By Thomson Reuters Apr 2, 2026 | 10:59 PM

By Leika Kihara

TOKYO, April 3 (Reuters) – The Bank of Japan will continue to raise interest rates while keeping a close eye on ​how the Middle East conflict affects the ‌economy and underlying inflation, a senior central bank official said on Friday.

While rising fuel costs from the conflict could hurt the economy by making Japan’s terms of trade worse, ‌they ​could push up underlying inflation by ⁠raising long-term inflation ⁠expectations, said Koji Nakamura, the BOJ’s executive director overseeing monetary policy, in parliament.

Upward pressure from higher fuel costs on underlying inflation might be bigger ​than in the past as companies are becoming more eager to push up prices and wages, ⁠he said.

“If our economic and ⁠price projections were to materialise, we ​will likely continue to raise interest rates,” Nakamura said, ​adding that the degree and timing of future ‌increases will depend on economic, price and financial conditions.

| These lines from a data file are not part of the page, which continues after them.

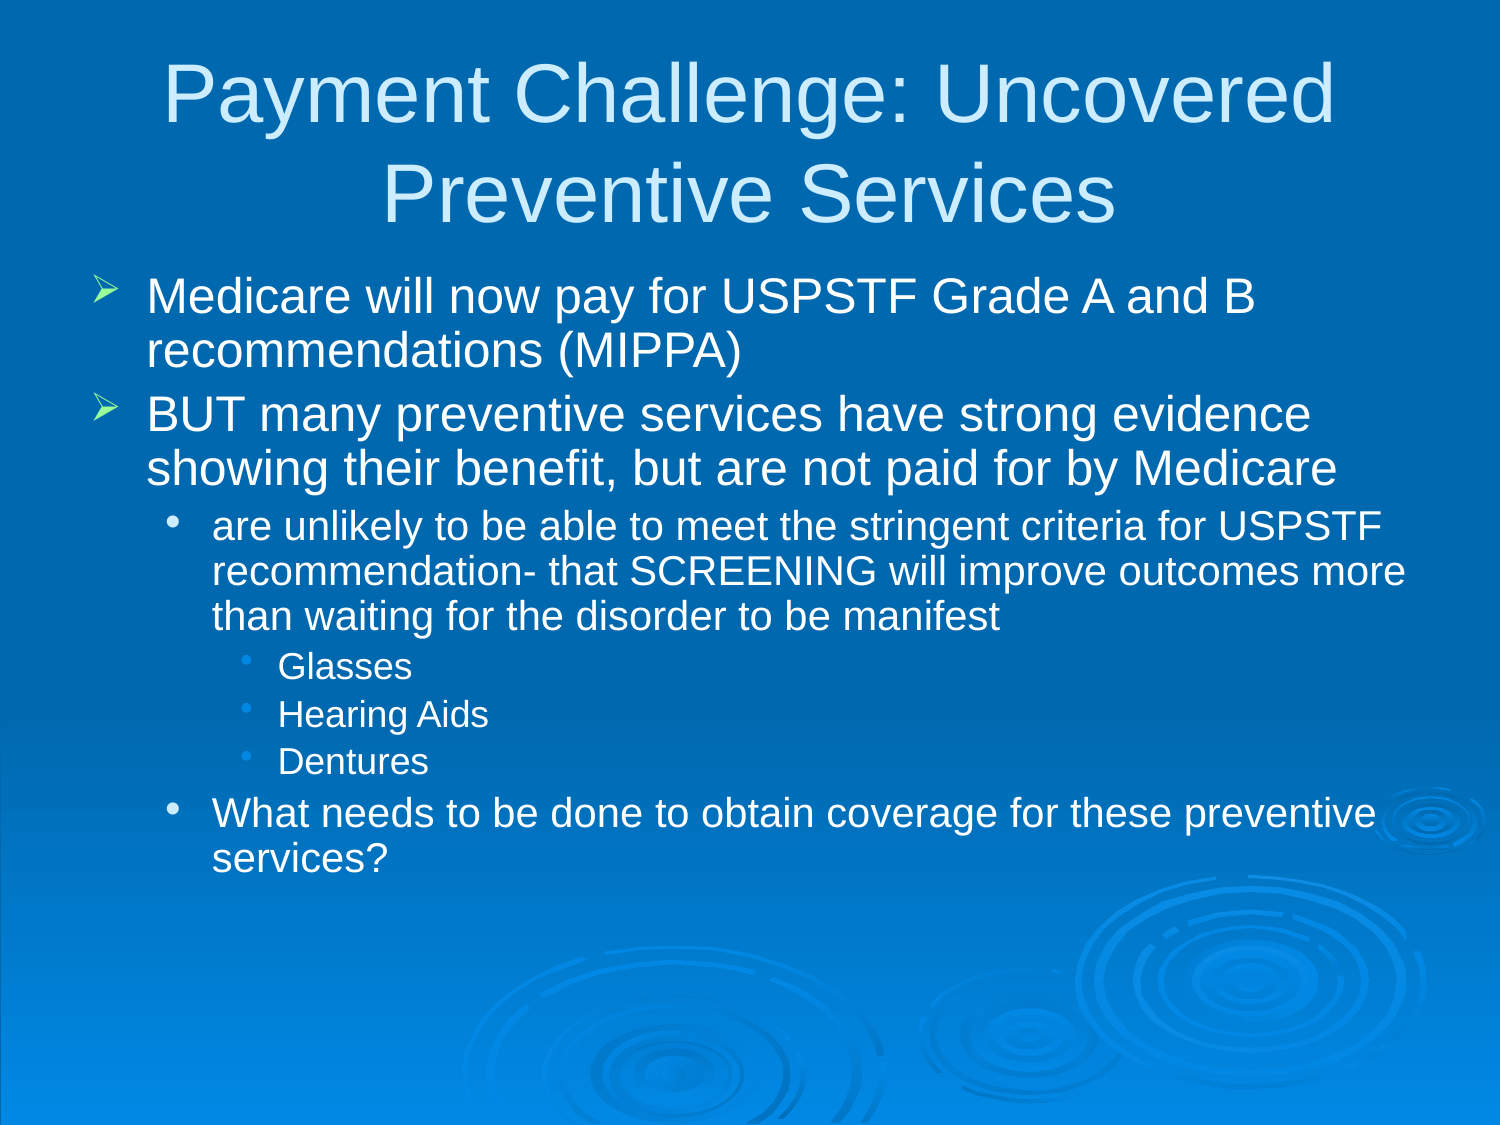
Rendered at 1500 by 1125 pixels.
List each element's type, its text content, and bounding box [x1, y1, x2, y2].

list Medicare will now pay for USPSTF Grade A and B recommendations (MIPPA) BUT many preventive services have strong evidence showing their benefit, but are not paid for by Medicare are unlikely to be able to meet the stringent criteria for USPSTF recommendation- that SCREENING will improve outcomes more than waiting for the disorder to be manifest Glasses Hearing Aids Dentures What needs to be done to obtain coverage for these preventive services? [74, 262, 1426, 1006]
title Payment Challenge: Uncovered Preventive Services [74, 45, 1426, 233]
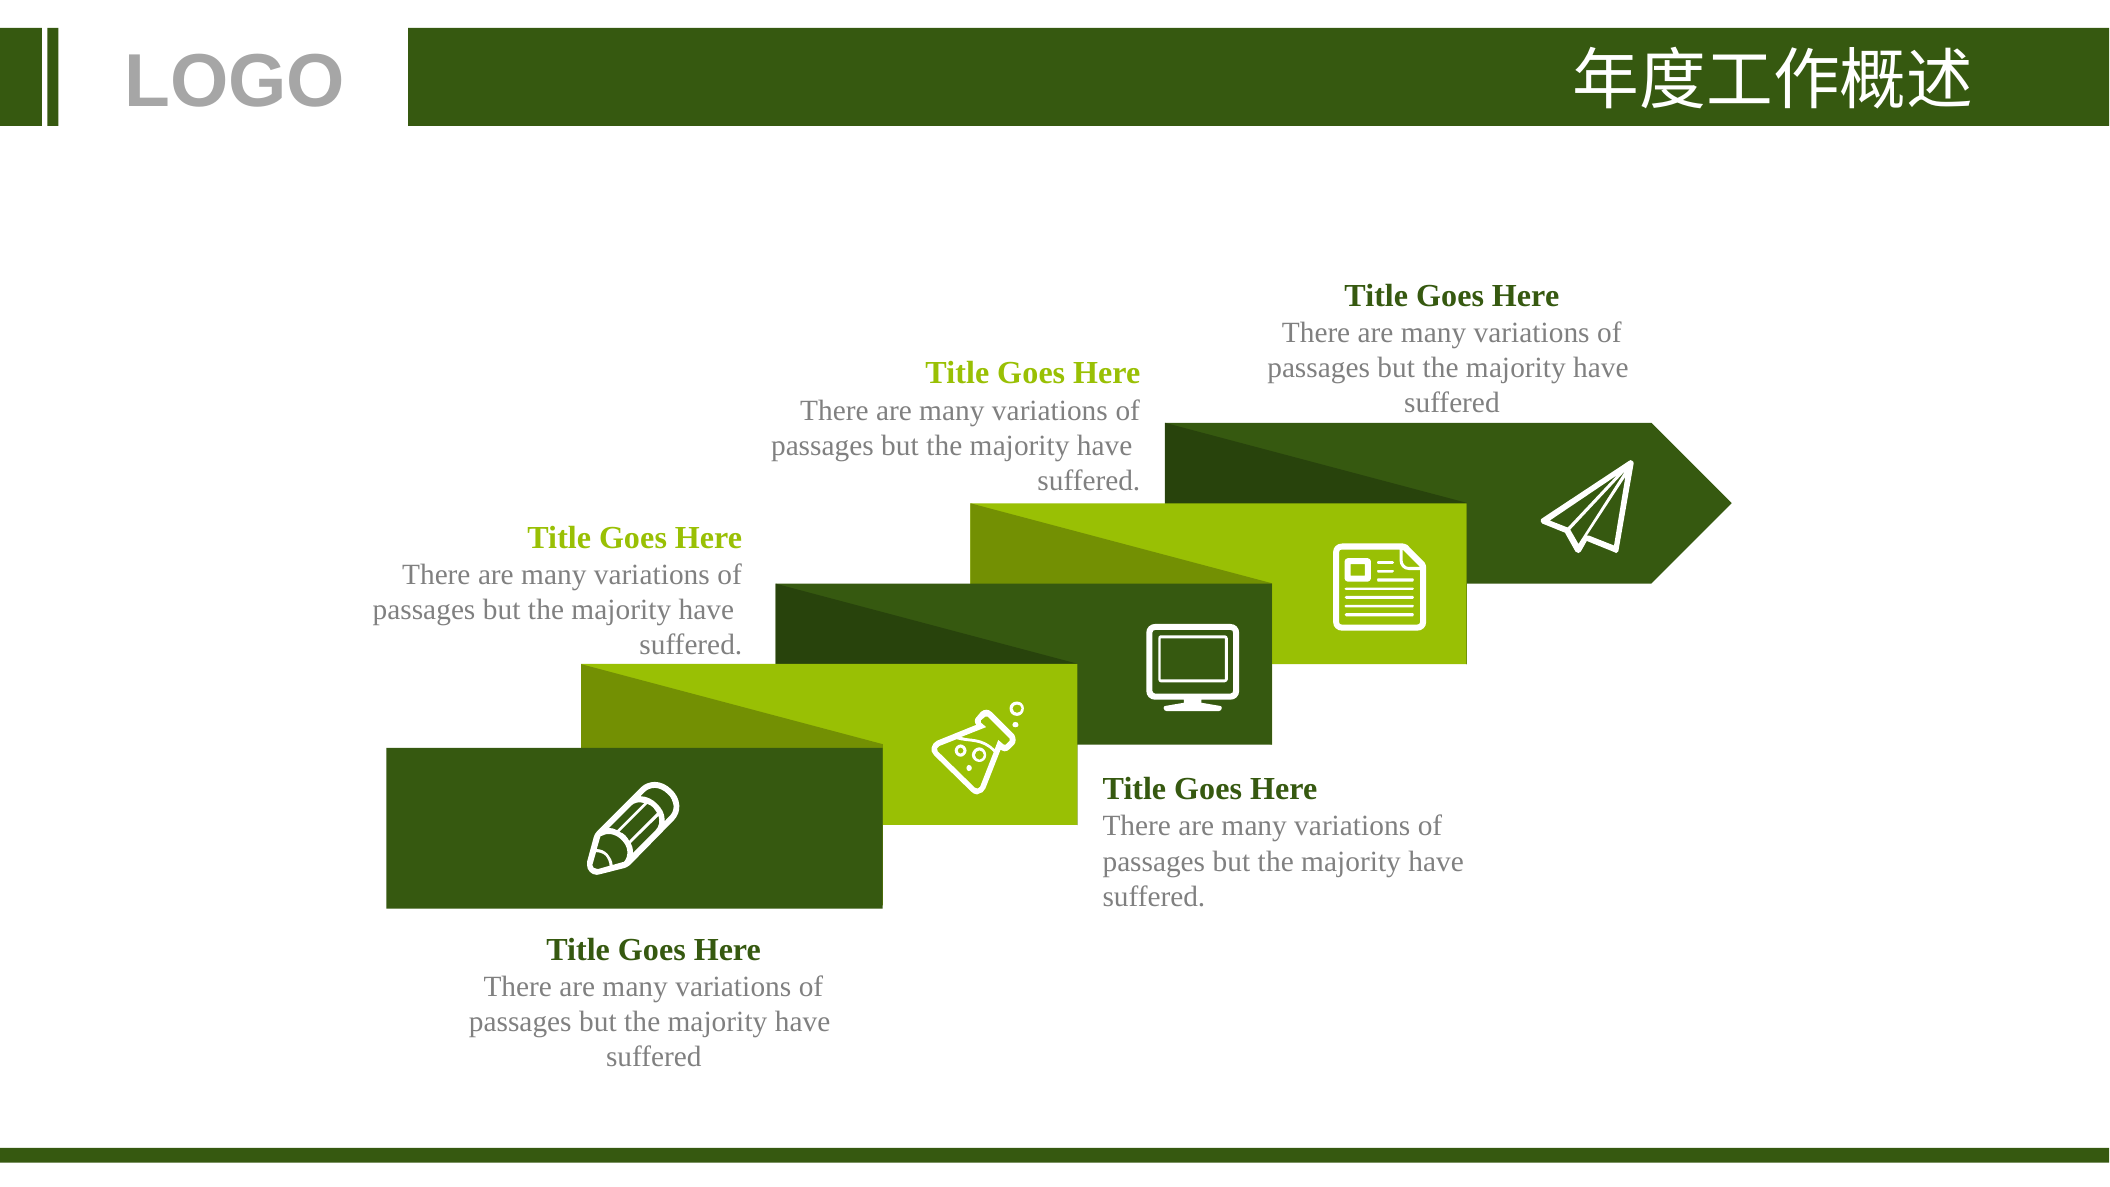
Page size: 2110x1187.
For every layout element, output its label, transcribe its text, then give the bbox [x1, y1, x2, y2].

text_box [930, 701, 1024, 795]
text_box Title Goes Here There are many variations of passages but the majority have suffered [1226, 274, 1678, 419]
text_box Title Goes Here There are many variations of passages but the majority have suffered. [1102, 767, 1553, 913]
text_box [0, 1147, 2110, 1164]
text_box Title Goes Here There are many variations of passages but the majority have suffered. [690, 351, 1141, 497]
text_box LOGO [78, 31, 391, 122]
text_box Title Goes Here There are many variations of passages but the majority have suffered. [291, 516, 743, 661]
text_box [1333, 543, 1427, 631]
text_box [1540, 460, 1634, 554]
text_box [0, 27, 43, 127]
text_box [969, 501, 1274, 746]
text_box [774, 582, 1079, 827]
text_box [585, 663, 1078, 826]
text_box [580, 662, 884, 747]
text_box [974, 502, 1468, 665]
text_box [1164, 421, 1468, 502]
text_box 年度工作概述 [1557, 28, 1989, 124]
text_box [407, 27, 2110, 127]
text_box [385, 747, 884, 910]
text_box [781, 583, 1273, 746]
text_box [587, 781, 680, 875]
text_box [46, 27, 59, 127]
text_box [1166, 421, 1734, 585]
text_box [1146, 623, 1240, 712]
text_box Title Goes Here There are many variations of passages but the majority have suffered [428, 927, 879, 1073]
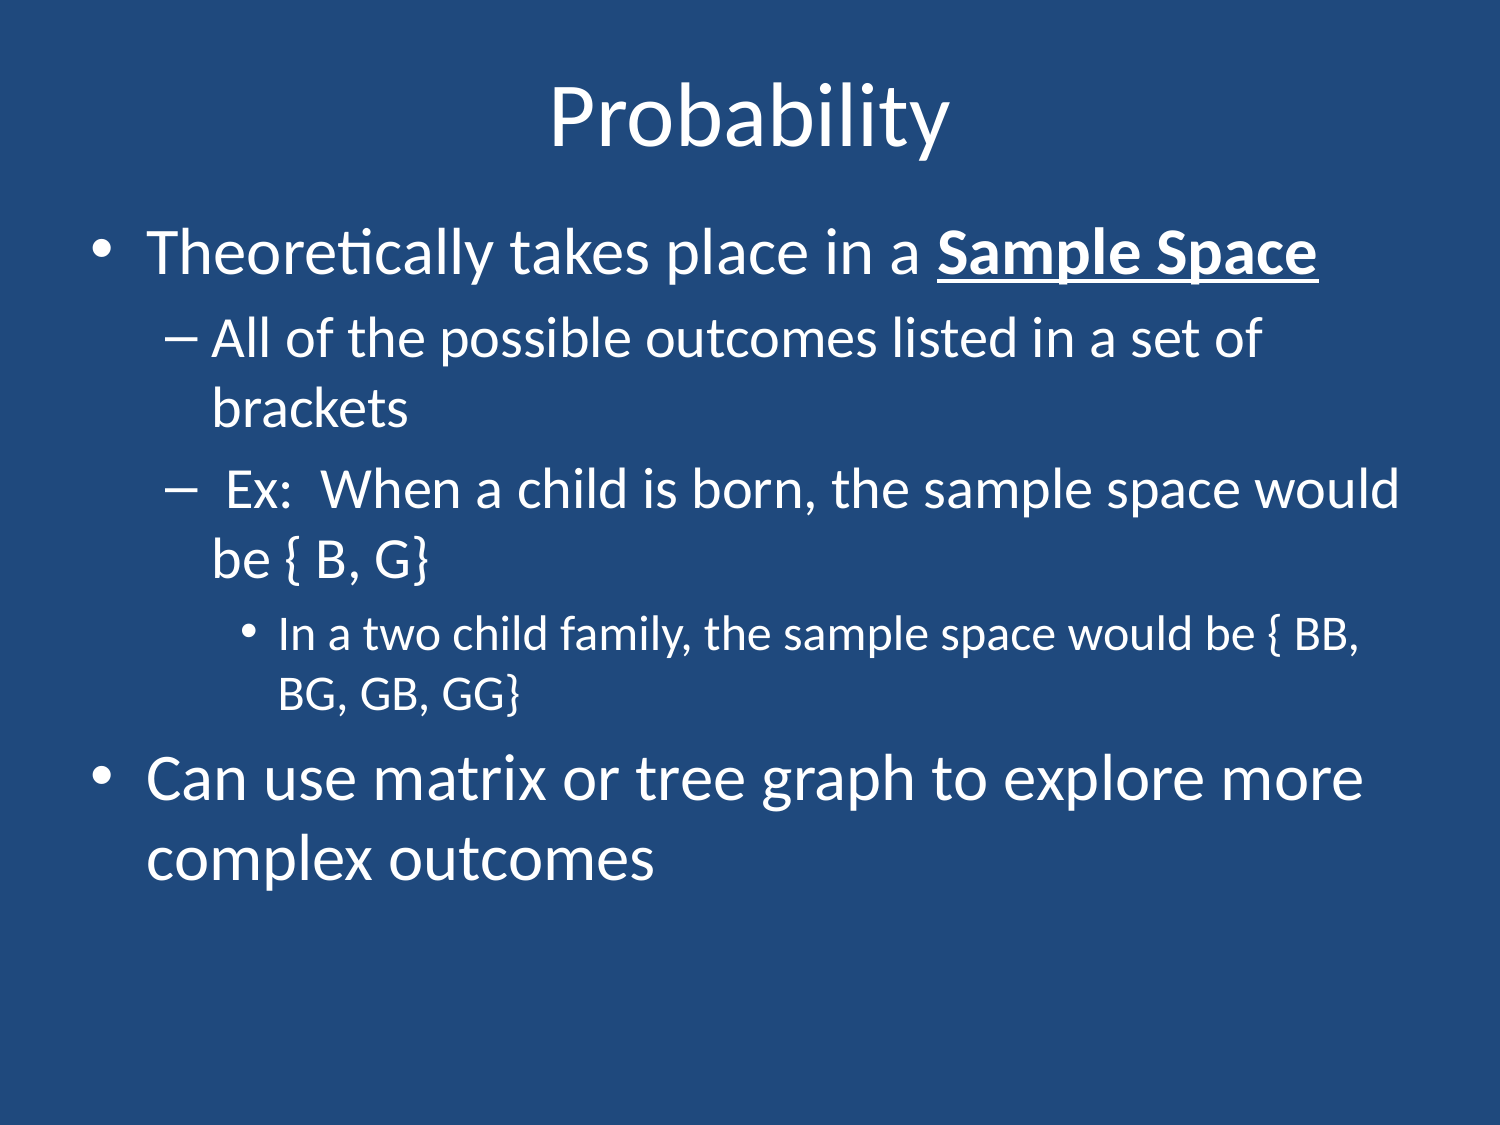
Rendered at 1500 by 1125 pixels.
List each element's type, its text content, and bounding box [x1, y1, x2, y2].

list Theoretically takes place in a Sample Space All of the possible outcomes listed in a set of brackets Ex: When a child is born, the sample space would be { B, G} In a two child family, the sample space would be { BB, BG, GB, GG} Can use matrix or tree graph to explore more complex outcomes [75, 200, 1425, 1005]
title Probability [75, 45, 1425, 175]
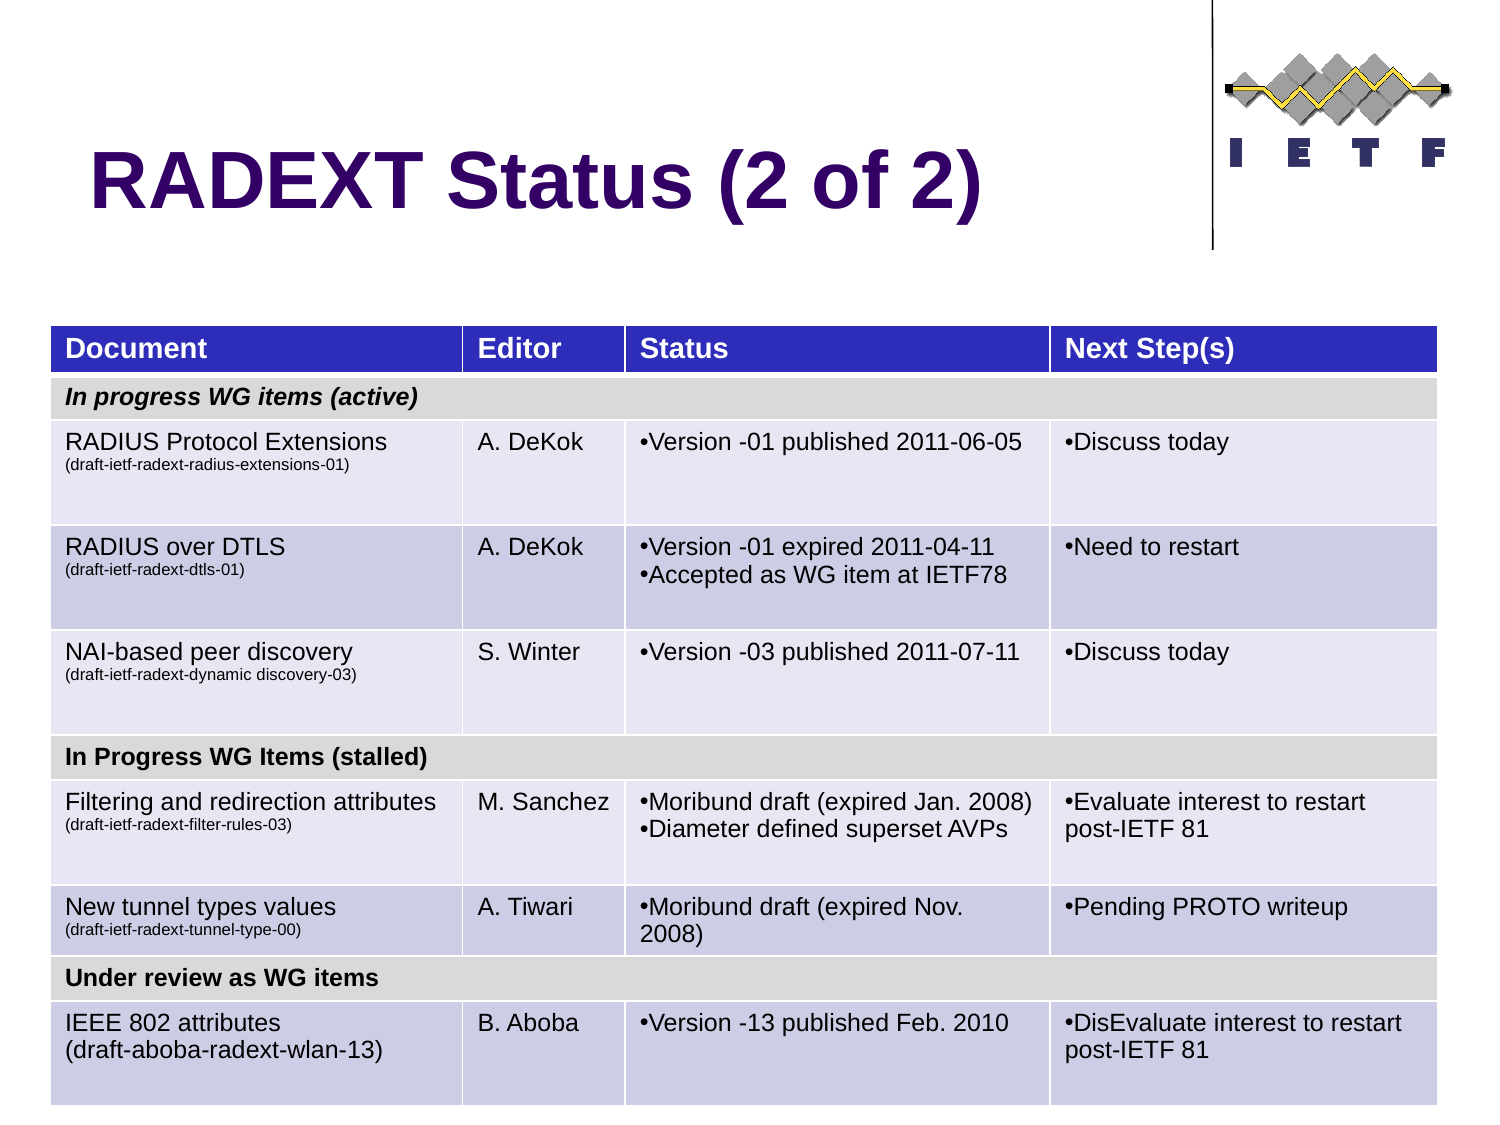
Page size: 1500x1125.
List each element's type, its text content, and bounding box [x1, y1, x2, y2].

“We will reach an appropriate decision at each policy meeting by updating our economic, price projections and ⁠our views on risks using data available at the time,” he added.

The BOJ ended a decade-long, massive stimulus in ⁠2024 and ‌raised interest rates several times including ⁠in December, when it took its short-term ​policy ‌rate to a 30-year high of ​0.75%.

With surging ⁠fuel costs and higher import prices from a weak yen adding inflationary pressures to the economy, markets have priced in roughly a 70% chance of another rate hike this month.